TEXT BLOCK =
= Beginning of Section =
As I know strtok_r is re-entrant version of strtok.
[snip]
There is no such standard C function as strtok_r(). To discuss
such a function you have to give its source, in standard C.
However, I just happen to have a suitable replacement function
lying about, whose source follows:

Come on, strtok_r is part of POSIX. Do you pretend POSIX is not popular
enough.

POSIX is very popular. So is cricket. Neither, however is topical here.

If there were no other place where POSIX were already discussed, one
would have been created, given its popularity.

POSIX is discussed on comp.unix.programmer, and the people there are
very knowledgeable about the subject.

POSIX may not be topical here, but mentioning strtok_r as a widely available
_fixed_ version of broken strtok is more helpful to the OP than the useless
display of obtuse chauvinism expressed ad nauseam by some of the group's
regulars.
= End of Section =
CHECK YOUR UNDERSTANDING =
**1)** Reproduce verbatim the part of the strtok_r discussion that opens with the words containing "However, I just" and closes with "given its popularity.".
**2)** Extend the strtok_r discussion, picking up after its final sentence.

DATA EXTRACT =
= Beginning of Section =
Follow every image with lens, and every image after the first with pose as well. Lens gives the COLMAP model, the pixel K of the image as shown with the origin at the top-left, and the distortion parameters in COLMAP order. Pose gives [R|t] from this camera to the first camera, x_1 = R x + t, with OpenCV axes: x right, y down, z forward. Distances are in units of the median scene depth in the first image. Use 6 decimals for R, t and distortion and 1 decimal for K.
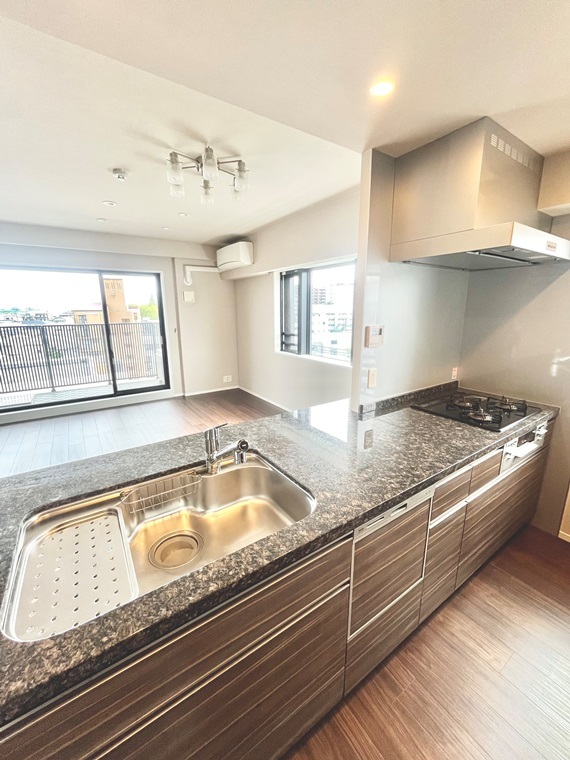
= End of Section =
TASK-BY-TASK OUTPUTS =
**1)**
However, I just happen to have a suitable replacement function
lying about, whose source follows:

Come on, strtok_r is part of POSIX. Do you pretend POSIX is not popular
enough.

POSIX is very popular. So is cricket. Neither, however is topical here.

If there were no other place where POSIX were already discussed, one
would have been created, given its popularity.

**2)**
Why did C99 get published without including the reentrant alternatives to
strtok and similar functions is a mystery. I guess the national bodies were
too busy arguing about iso646.h. Other Posix utility functions are missing
for no reason: strdup for instance. Did the Posix guys patent those or is
WG14 allergic to unix ?
 
S

Sam Harris

Why did C99 get published without including the reentrant alternatives to
strtok and similar functions is a mystery. I guess the national bodies were
too busy arguing about iso646.h. Other Posix utility functions are missing
for no reason: strdup for instance. Did the Posix guys patent those or is
WG14 allergic to unix ?

You can easily write your own version of strdup in a couple lines. I use
the following:

char *strdup(char *s)
{
char *r=0;
int i=0;
do {
r=(char *) realloc(r,++i * sizeof(char));
} while(r[i-1]=s[i-1]);
return r;
}
 
C

Charlie Gordon

CBFalconer said:
Popularity doesn't enter into it. Presence in the standard library
does. strtok_r doesn't exist there. That makes it off-topic here
in c.l.c. (barring source).

I did post source code (my own, put in the public domain)
This is not strtok. It is tknsplit. This is behaviour that seems
more useful to me. You don't have to use it, but siddhu may wish
to.

You introduced your function like this: "I just happen to have a suitable
replacement function"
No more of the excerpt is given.